While professional boxing is back on our screens after a television blackout, dissatisfaction from former world champions has surfaced over the staging of box-and-dine tournaments.
But this salvo has been parried by Boxing SA (BSA) and some promoters, who believe this is the way to go to showcase the sport of fisticuffs.
The events are usually held at venues such as casinos and hotels, where groups of supporters can buy corporate tables to watch the action while being served food and soft drinks during the bout.
A table of 10 people normally costs about R5 000, which includes meals and drinks. This means each person pays R500.
But four erstwhile world champions, Dingaan “The Rose” Thobela, Jan “Kid Gavilan” Bergman, Lehlohonolo “Hands of Stone” Ledwaba and Takalani “Panther” Ndlovu, have shot it down.
However, this has been dismissed by some impresarios as “sour grapes”.
The former combatants claim that this way of showcasing boxing chases ordinary fans away as many “cannot afford expensive tickets to gain access into venues”.
Thobela, the erstwhile World Boxing Council super middleweight, said that while the shows were of great quality, they marginalised “poor fans”.
“My opinion is that box and dine mainly caters for corporates. Ordinary people cannot afford the price and this makes them miss out on attending some of the fights,” said Thobela, who promotes fights in Namibia.
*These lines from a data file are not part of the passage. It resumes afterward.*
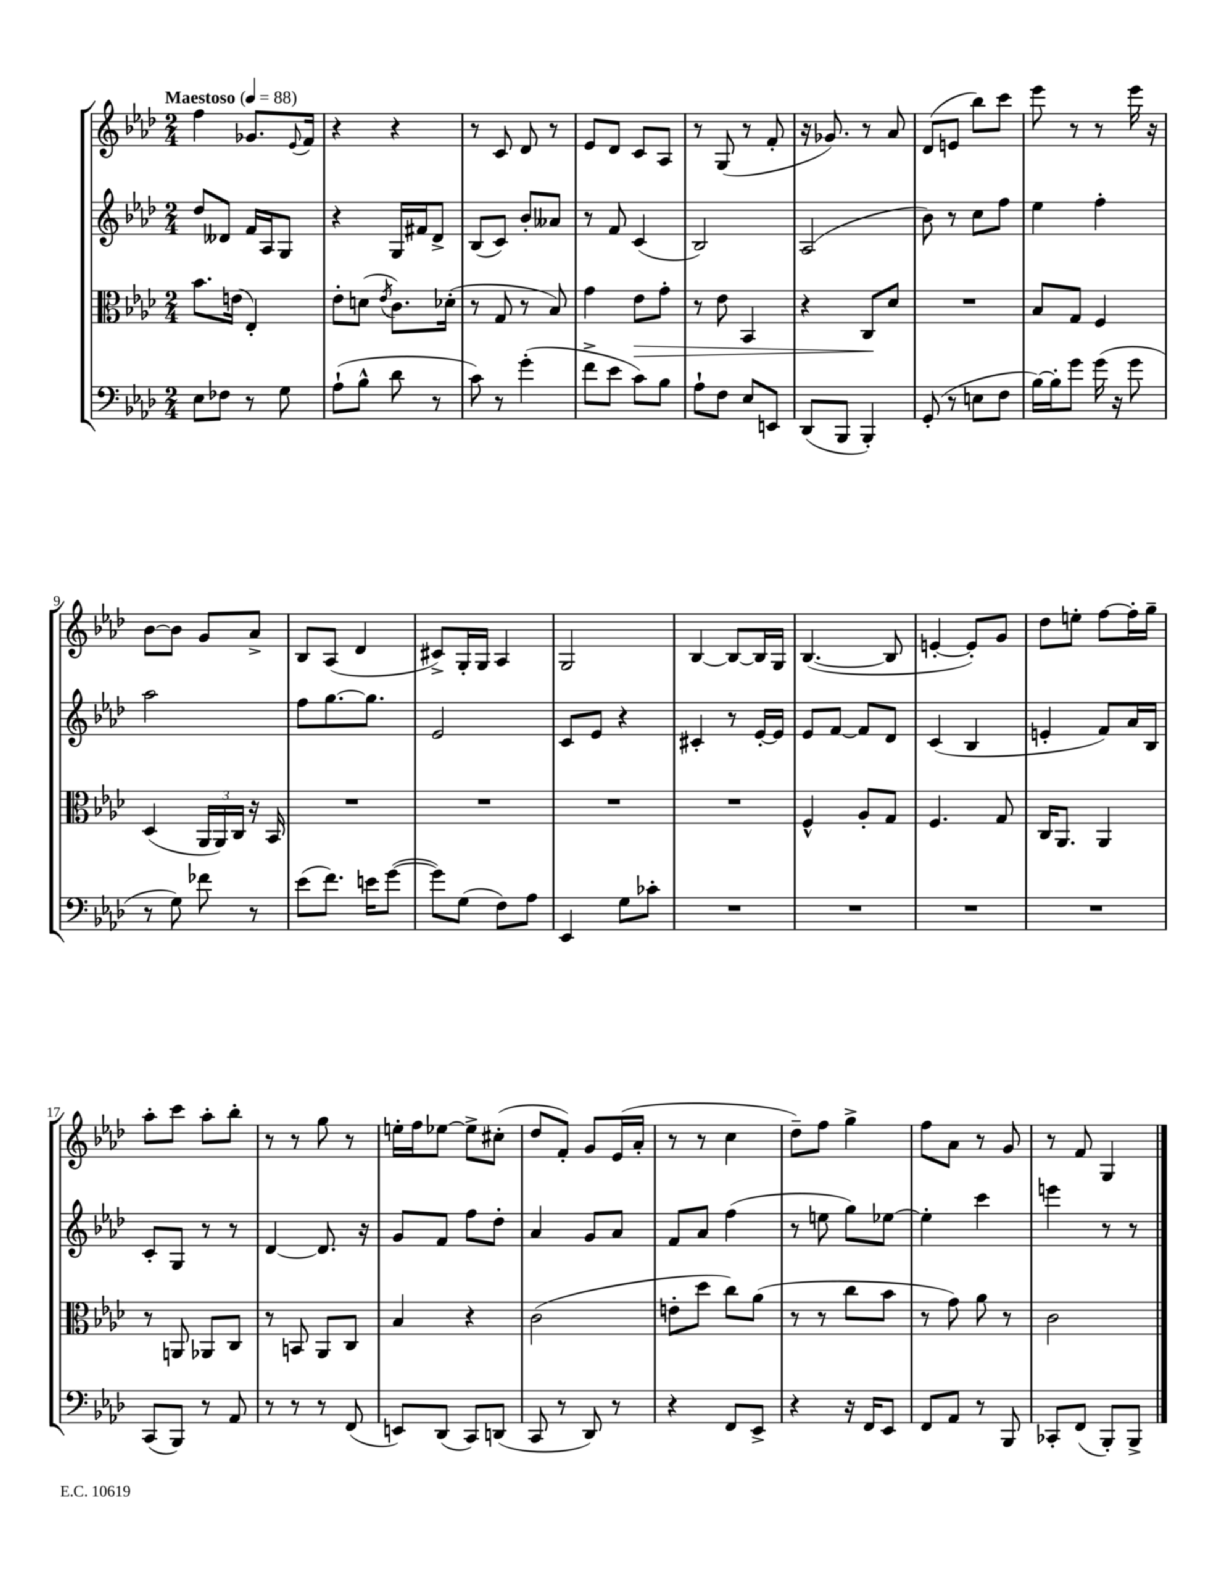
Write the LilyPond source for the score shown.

<<
\new StaffGroup <<
\new Staff = "s0" {
    \clef treble \key aes \major \numericTimeSignature \time 2/4 \tempo "Maestoso" 4 = 88
    f''4 ges'8. \appoggiatura { ees'8 } f'16 |
    r4 r4 |
    r8 c'8 des'8 r8 |
    ees'8 des'8 c'8 aes8 |
    r8 g8( r8 f'8-. |
    r16 ges'8.) r8 aes'8 |
    des'8( e'8 bes''8) c'''8 |
    ees'''8 r8 r8 ees'''16 r16 |
    bes'8~ bes'8 g'8 aes'8-> |
    bes8 aes8( des'4 |
    cis'8->) g16-. g16 aes4 |
    g2 |
    bes4~ bes8~ bes16 g16 |
    bes4.~( bes8 |
    e'4~-. e'8-.) g'8 |
    des''8 e''8-. f''8~ f''16-. g''16-- |
    aes''8-. c'''8 aes''8-. bes''8-. |
    r8 r8 g''8 r8 |
    e''16-. f''16 ees''8~ ees''8-> cis''8-.( |
    des''8 f'8-.) g'8 ees'16( aes'16-. |
    r8 r8 c''4 |
    des''8--) f''8 g''4-> |
    f''8 aes'8 r8 g'8 |
    r8 f'8 g4 \bar "|." |
}
\new Staff = "s1" {
    \clef treble \key aes \major \numericTimeSignature \time 2/4
    des''8 deses'8 f'16 aes16 g8 |
    r4 g16 fis'16 des'8-> |
    bes8( c'8) bes'8-. aeses'8 |
    r8 f'8 c'4( |
    bes2) |
    aes2( |
    bes'8) r8 c''8 f''8 |
    ees''4 f''4-. |
    aes''2 |
    f''8 g''8.~ g''8. |
    ees'2 |
    c'8 ees'8 r4 |
    cis'4-. r8 ees'16~-. ees'16 |
    ees'8 f'8~ f'8 des'8 |
    c'4( bes4 |
    e'4-. f'8) aes'16 bes16 |
    c'8-. g8 r8 r8 |
    des'4~ des'8. r16 |
    g'8 f'8 f''8 des''8-. |
    aes'4 g'8 aes'8 |
    f'8 aes'8 f''4( |
    r8 e''8 g''8) ees''8~ |
    ees''4-. c'''4 |
    e'''4 r8 r8 \bar "|." |
}
\new Staff = "s2" {
    \clef alto \key aes \major \numericTimeSignature \time 2/4
    bes'8. e'16( ees4-.) |
    ees'8-. d'8( \acciaccatura { ees'8 } c'8.) des'16-.( |
    r8 g8 r8 bes8) |
    g'4 ees'8\> g'8-. |
    r8 ees'8 bes,4 |
    r4 c8\! des'8 |
    R2 |
    bes8 g8 f4 |
    des4( \tuplet 3/2 { aes,16 aes,16) c16 } r16 bes,16 |
    R2 |
    R2 |
    R2 |
    R2 |
    f4-^ aes8-. g8 |
    f4. g8 |
    c16 aes,8. aes,4 |
    r8 a,8 aes,8 c8 |
    r8 b,8 aes,8 c8 |
    bes4 r4 |
    c'2( |
    e'8-. des''8 c''8) aes'8( |
    r8 r8 c''8 bes'8 |
    r8 g'8) aes'8 r8 |
    c'2 \bar "|." |
}
\new Staff = "s3" {
    \clef bass \key aes \major \numericTimeSignature \time 2/4
    ees8 fes8 r8 g8 |
    aes8-!( bes8-^ des'8 r8 |
    c'8) r8 g'4-.( |
    f'8-> ees'8 c'8) bes8 |
    aes8-! f8 ees8 e,8 |
    des,8( bes,,8 bes,,4-.) |
    g,8-.( r8 e8 f8 |
    bes16~) bes16-. g'8 g'16( r16 g'8 |
    r8 g8) fes'8 r8 |
    ees'8( f'8.) e'16 g'8~( |
    g'8) g8( f8) aes8 |
    ees,4 g8 ces'8-. |
    R2 |
    R2 |
    R2 |
    R2 |
    c,8( bes,,8) r8 aes,8 |
    r8 r8 r8 f,8( |
    e,8) des,8( c,8) d,8( |
    c,8 r8 des,8) r8 |
    r4 f,8 ees,8-> |
    r4 r16 f,16 ees,8 |
    f,8 aes,8 r8 bes,,8 |
    ces,8-. f,8( bes,,8-.) bes,,8-> \bar "|." |
}
>>
>>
He urged impresarios to lure more supporters back to the sport by taking shows back to the townships. In the past, fights used to draw large crowds when they were staged in “location venues”.
“This will hopefully help inject more vibrancy back into the sport as more people will fill the venues. As it is, many fans watch boxing at home as they cannot afford to attend fights,” said Thobela.
Bergman, a trainer who previously held the World Boxing Union welterweight crown, said the sport had lost its vibe as fights no longer took place in township halls like before.
“In most cases, you find a cheap ticket for ordinary seats at these shows costing about R500. Ordinary folks can’t afford that. Promoters must do the honourable thing and take boxing back to the townships. As matters stand, the sport is dying,” said Bergman.
Ledwaba, the man who famously lost his International Boxing Federation (IBF) super featherweight title to Filipino Manny “Pacman” Pacquiao in Las Vegas in 2001, said the concept was a blow to the sport.
“Tournaments are being overpriced and this makes it difficult for fans to attend fights. Something serious must be done to save boxing,” said Ledwaba, who is also a mentor.
Ndlovu, who previously held the IBF super bantamweight diadem, said most fans preferred to stay at home because they “cannot afford costly tickets”.
“In some of the bouts, the cheapest ticket at open stands costs R50 upwards. This contributes to many fans not enjoying the luxury of going to fights, unlike in the past, when the entrance fee used to be R20 upwards,” said Ndlovu
But erstwhile IBF super featherweight titlist Welcome “The Hawk” Ncita offered a different view.
“From a purely business sense, this way of staging fights is fine because it generates more revenue for promoters to keep boxing alive. That’s why more shows of this nature are widely supported by people who can afford to go.”
BSA chairperson Muditambi Ravele said the organisation could not tell promoters how to host events.
“We need box-and-dine shows because they attract another side of a market that we as an organisation would want to attract into boxing.
“All the events that BSA has hosted as part of the Boxing is Back broadcasts, and the programme TKO on SABC, have catered for the box-and-dine format, as well as an area allocated for cheaper tickets,” said Ravele.
She said affordable tickets for open stands at some shows were “from R20 to R40”.
Ravele said that, since last year, BSA had sanctioned 11 tournaments featuring the box-and-dine format and ordinary seatings in all provinces. They are: Gauteng (two); Eastern Cape (two); Free State (one); North West (one); KwaZulu-Natal (one); Mpumalanga (one); Western Cape (one); Limpopo (one); and Northern Cape (one).
Xaba Promotions boss Ayanda Matiti said there was nothing wrong with staging box-and-dine showdowns.
“As a general principle, box and dine should not be a prerequisite to boxing. It must not chase people away. As a promoter, I think you can provide a section during the event for those fans who want to dine and those who don’t.”
Anton Gilmore of Gilmore Masters Promotions said: “There are no more sponsors in boxing like before, therefore the money a promoter makes from selling tables at these events can go towards paying for things like purses for boxers, an ambulance and ring announcer.”
Another promoter, who spoke on condition of anonymity, said: “The guys do not want to spend and now want to discourage fans from attending our shows. Box and dines are an international phenomenon and we move with the times by staging these events.”